La nostra Federazione esprime il proprio apprezzamento per la pubblicazione del decreto interministeriale dei ministeri dell’Università e della Ricerca e della Salute, che finalmente definisce le modalità semplificate per l’espletamento dell’esame di Stato necessario all’abilitazione all’esercizio della professione di Fisico.
Dopo l’istituzione dell’ordinamento professionale del Fisico e del Fisico Iunior nel 2018, la categoria attendeva da molti anni l’introduzione della specifica procedura di abilitazione prevista proprio dalla Legge 3/2018. Con questo provvedimento, che stabilisce un’unica prova orale per l’accesso alla Sezione A e alla Sezione B dell’Albo, le Istituzioni hanno riconosciuto l’assenza pregressa di tale meccanismo e hanno fornito una prima, fondamentale risposta.
Le nuove modalità operative prevedono una Commissione Giudicatrice paritetica, dove i professionisti Fisici iscritti all’Albo designati dall’Ordine svolgono un ruolo cruciale accanto ai docenti universitari. Inoltre, il decreto definisce con precisione gli ambiti di conoscenza che la prova orale unica accerta, dai sistemi di misura all’analisi dei dati, dalla dosimetria alla modellizzazione fisico-matematica.

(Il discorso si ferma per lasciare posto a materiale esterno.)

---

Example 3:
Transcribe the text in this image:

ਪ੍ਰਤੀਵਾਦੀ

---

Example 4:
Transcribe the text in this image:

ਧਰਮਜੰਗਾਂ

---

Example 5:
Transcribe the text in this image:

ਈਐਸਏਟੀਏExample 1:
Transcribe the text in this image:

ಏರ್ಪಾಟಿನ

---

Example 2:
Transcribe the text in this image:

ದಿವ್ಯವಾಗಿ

Una criticità fondamentale
Nonostante questo decisivo passo avanti, la Federazione rileva una criticità fondamentale che il decreto stesso riconosce: la declinazione specifica delle attività professionali (le competenze esclusive) cui il Fisico abilitato può legalmente accedere è ancora in sospeso o, meglio, non è stata definita. Il Ministero, pur accogliendo altre istanze della FNCF, non ha accolto la definizione degli ambiti professionali su cui svolgere l’esame di stato, rimettendo dunque proprio la definizione delle attività professionali ad un futuro regolamento.

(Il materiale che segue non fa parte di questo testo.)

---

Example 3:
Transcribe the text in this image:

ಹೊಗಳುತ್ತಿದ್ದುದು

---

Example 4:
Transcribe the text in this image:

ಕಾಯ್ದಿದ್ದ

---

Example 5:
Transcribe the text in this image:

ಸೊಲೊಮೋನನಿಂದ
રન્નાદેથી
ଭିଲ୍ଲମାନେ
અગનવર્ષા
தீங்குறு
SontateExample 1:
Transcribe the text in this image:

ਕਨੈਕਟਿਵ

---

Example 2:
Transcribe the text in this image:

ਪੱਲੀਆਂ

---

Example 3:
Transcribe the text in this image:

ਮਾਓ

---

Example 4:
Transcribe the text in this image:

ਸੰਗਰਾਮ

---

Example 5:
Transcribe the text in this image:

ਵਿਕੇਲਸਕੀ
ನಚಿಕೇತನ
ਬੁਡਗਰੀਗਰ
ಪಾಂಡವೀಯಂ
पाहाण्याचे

Oggi, un aspirante Fisico o Fisico Iunior consegue l’abilitazione superando una prova di verifica delle nozioni, ma la normativa non definisce quali siano le competenze professionali al quale il Fisico o Fisico Iunior si abilita e per il quale si iscrive all’Albo. Questa mancanza di competenze crea dubbi e perplessità per tutti coloro che si appresteranno per la prima volta all’esame di stato.

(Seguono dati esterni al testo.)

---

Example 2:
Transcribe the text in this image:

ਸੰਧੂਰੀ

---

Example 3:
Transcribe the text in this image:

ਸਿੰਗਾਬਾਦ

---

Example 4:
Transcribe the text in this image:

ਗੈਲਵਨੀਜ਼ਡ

La FNCF esorta pertanto il Governo e i Ministeri competenti (MUR e Salute) a procedere con estrema urgenza alla definizione formale delle attività professionali riservate ai propri professionisti sanitari. Solo chiarendo le competenze e l’ambito di esercizio, possiamo garantire che l’abilitazione abbia un pieno valore economico e sociale, fornendo certezze sia ai professionisti che ai cittadini che usufruiscono dei loro servizi. Continuano il nostro impegno per garantire al Fisico il pieno riconoscimento del suo ruolo strategico nel sistema scientifico, sanitario e industriale nazionale.